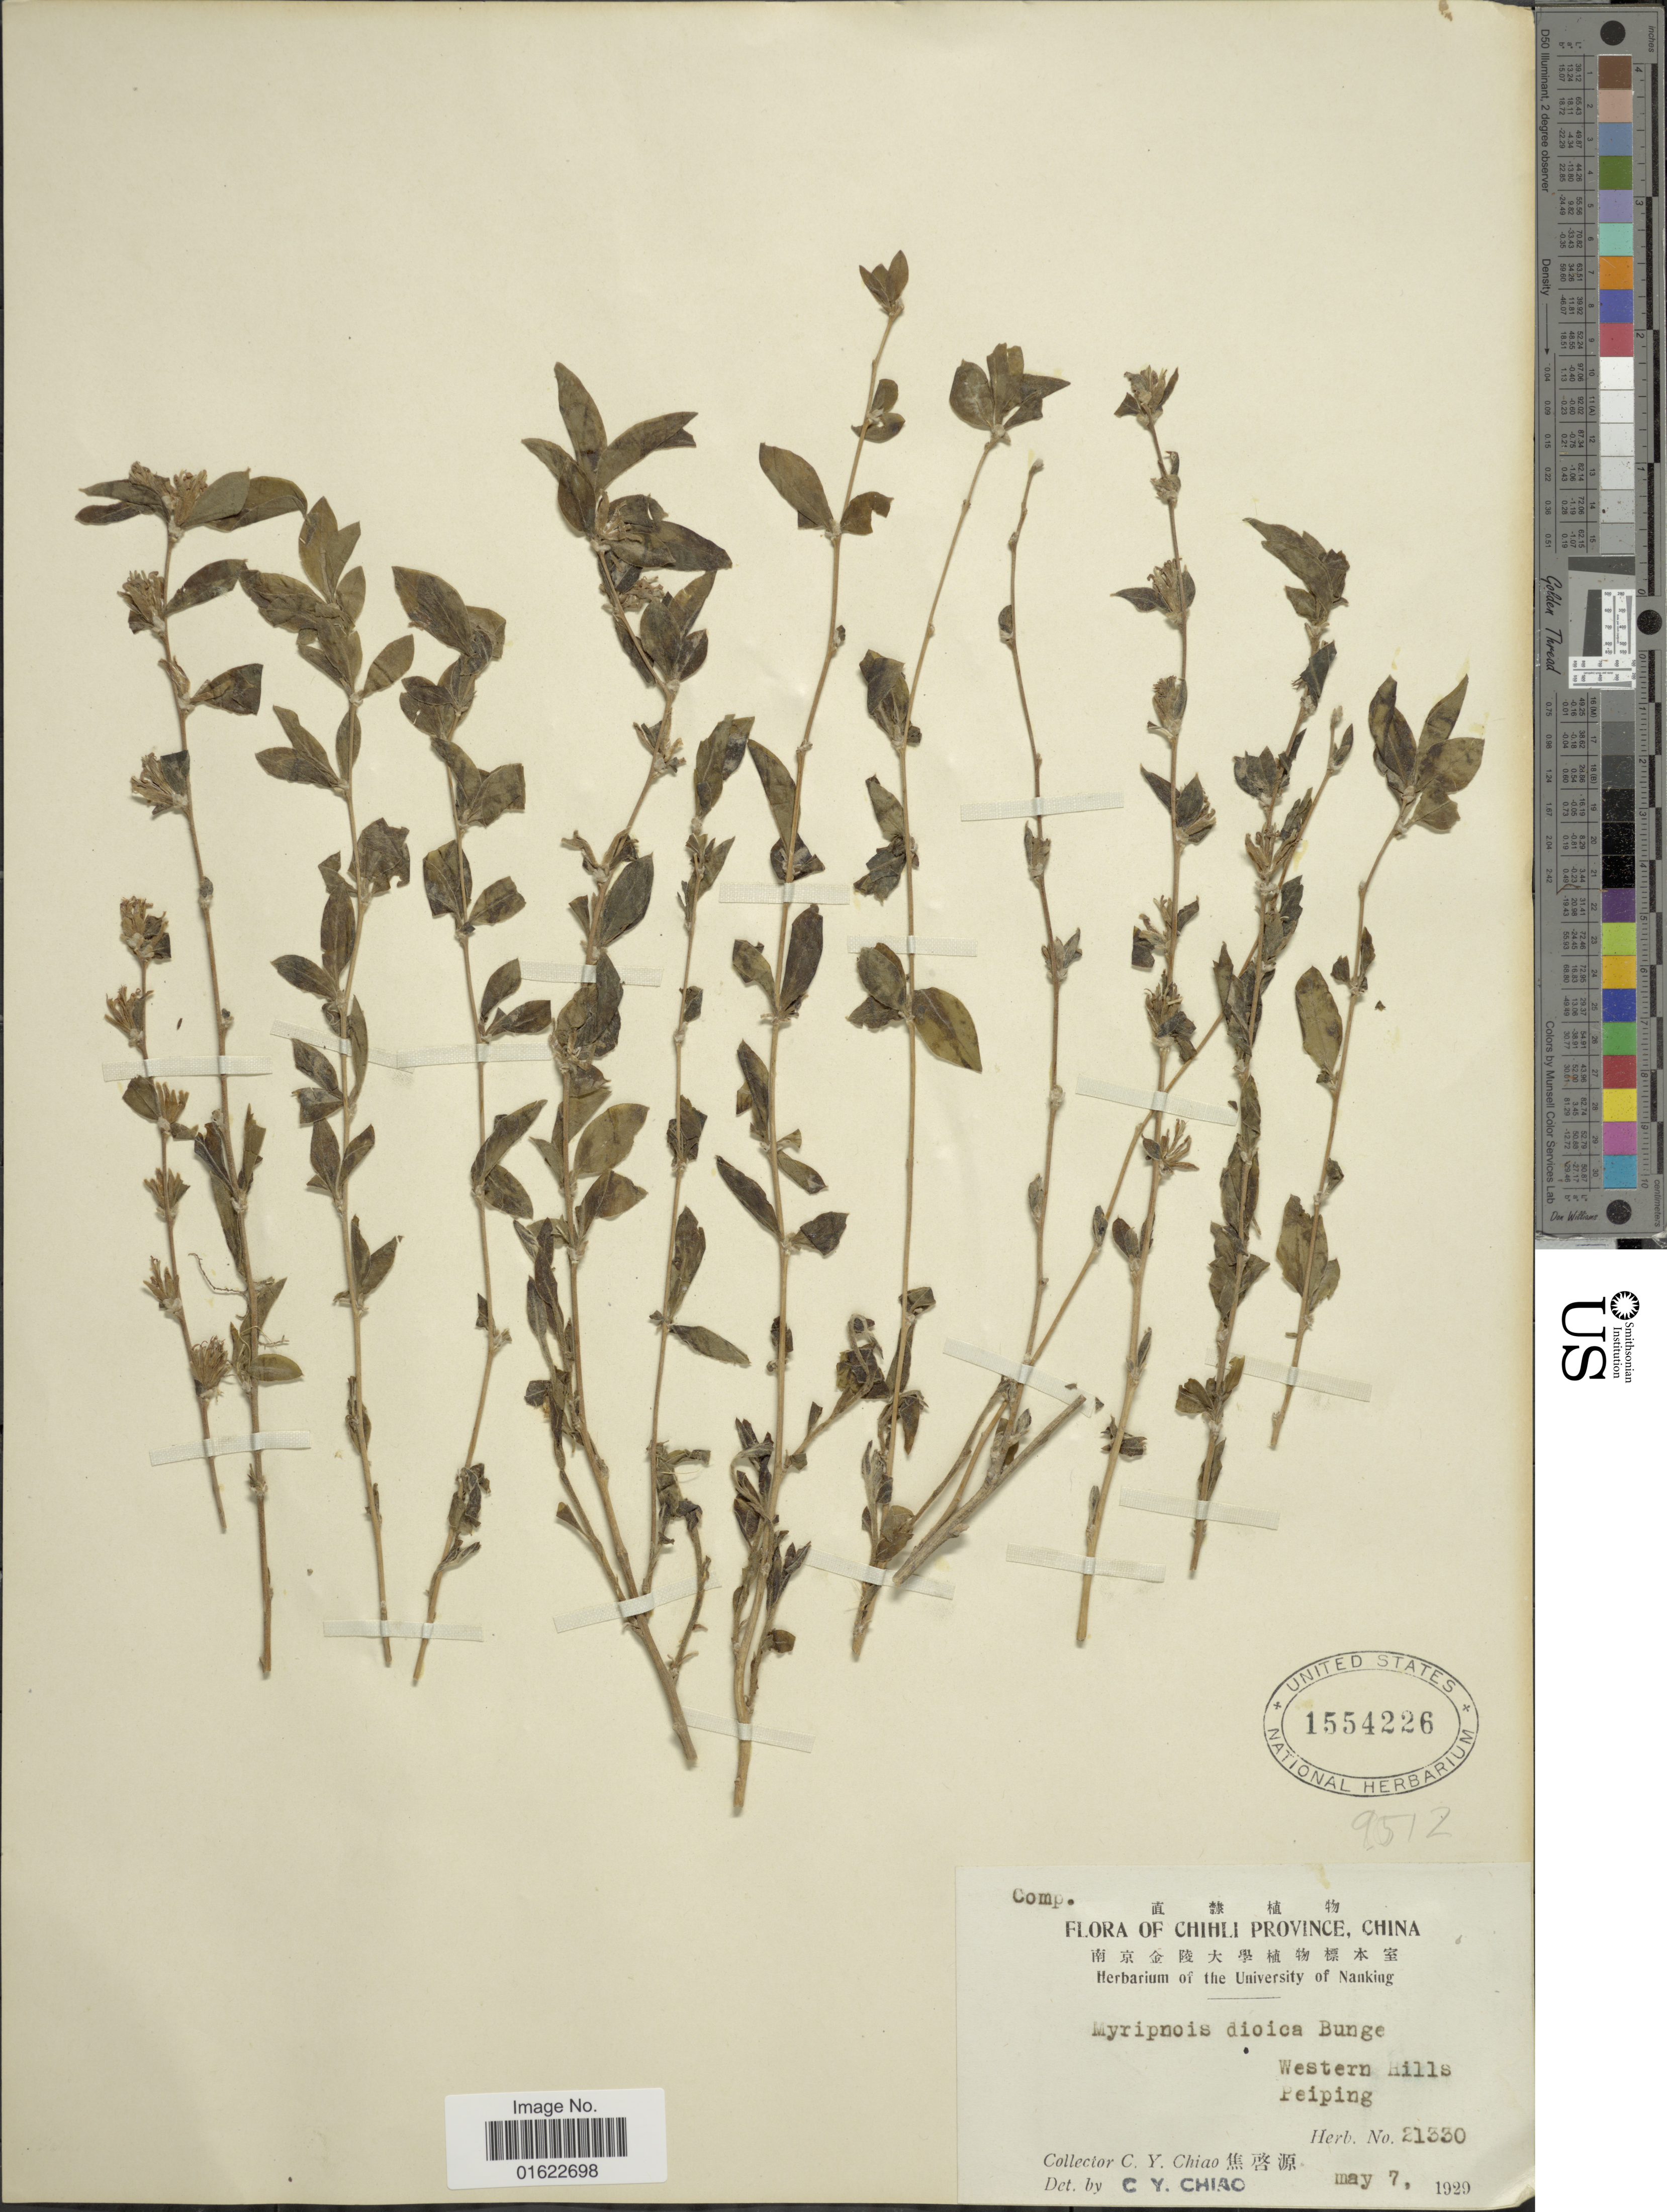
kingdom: Plantae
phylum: Tracheophyta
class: Magnoliopsida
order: Asterales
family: Asteraceae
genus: Pertya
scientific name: Pertya dioica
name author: (Bunge) S.E. Freire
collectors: C. Y. Chiao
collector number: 21330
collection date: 1929-05-07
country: China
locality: Chihli Province, Western Hills, Peiping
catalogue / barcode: US 1554226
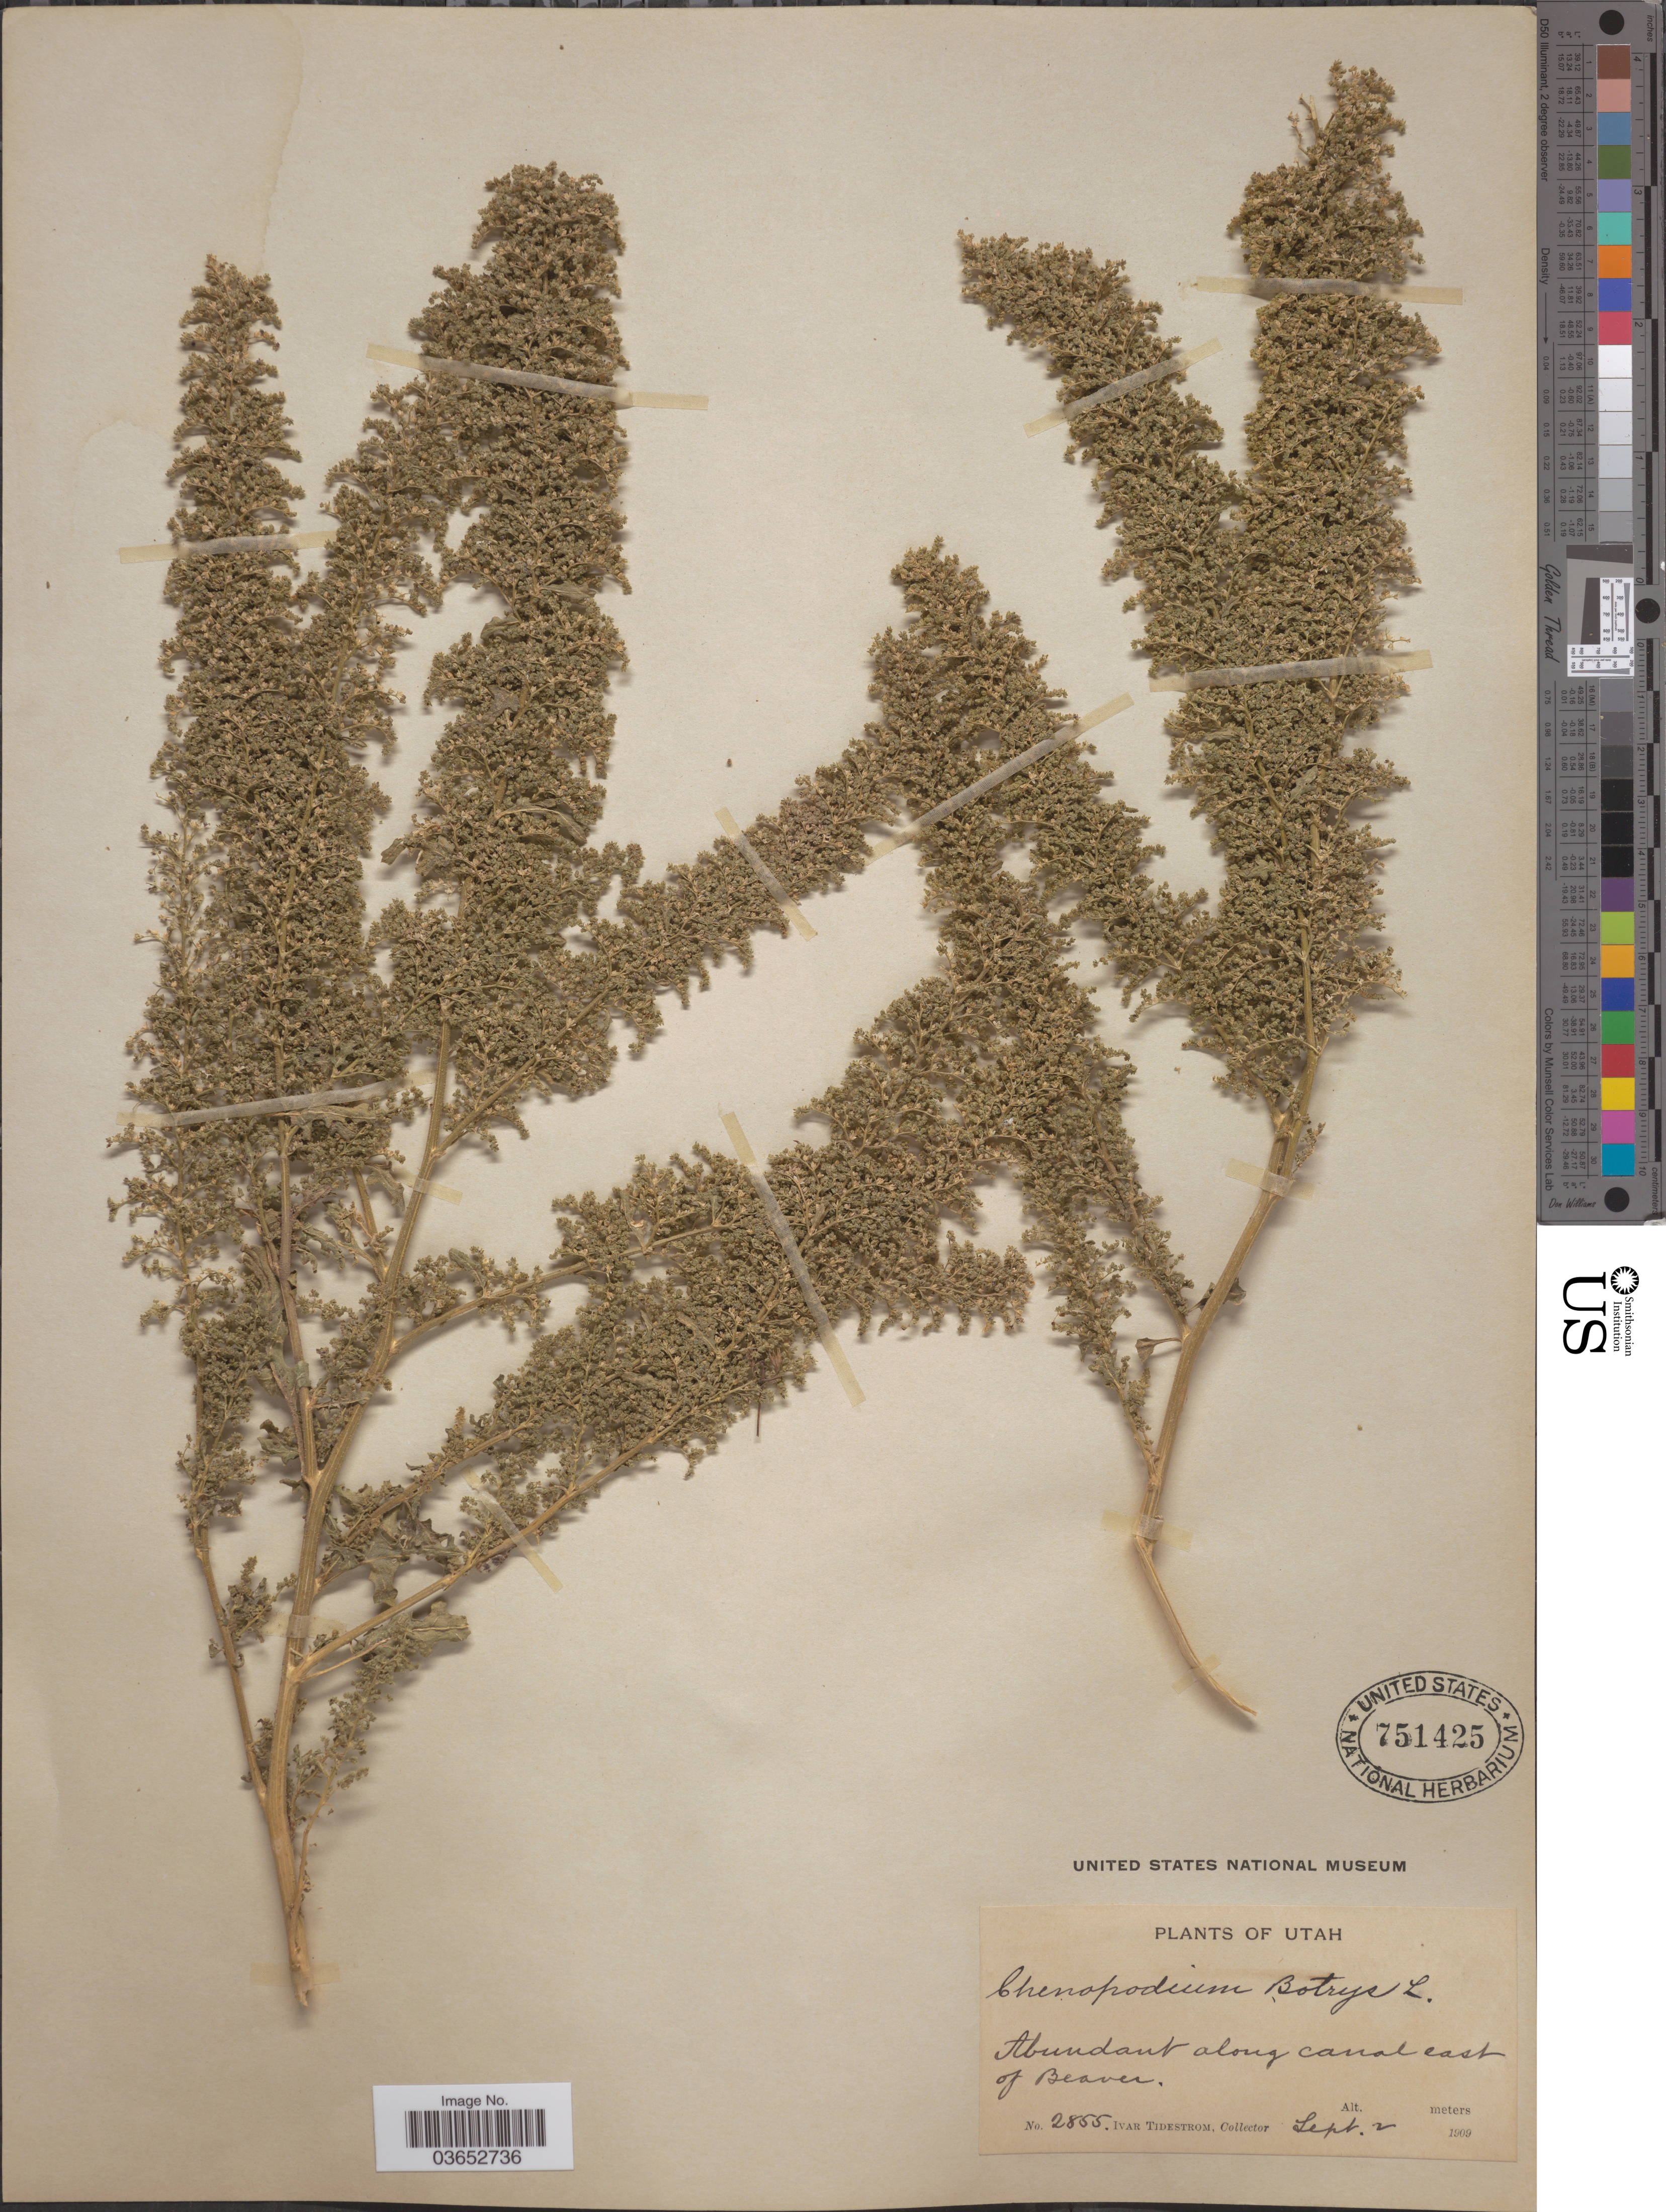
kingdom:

WHAT YOU ARE ASKED TO DO ▸ Starting at the line containing "collectors: C. Y. Chiao" and ending at the close of the data, reproduce those lines, swapping "locality" for "location" and leaving everything else unchanged. Omit the pictures from the output.

EXERCISE RESPONSE ▸
collectors: C. Y. Chiao
collector number: 21330
collection date: 1929-05-07
country: China
location: Chihli Province, Western Hills, Peiping
catalogue / barcode: US 1554226
kingdom:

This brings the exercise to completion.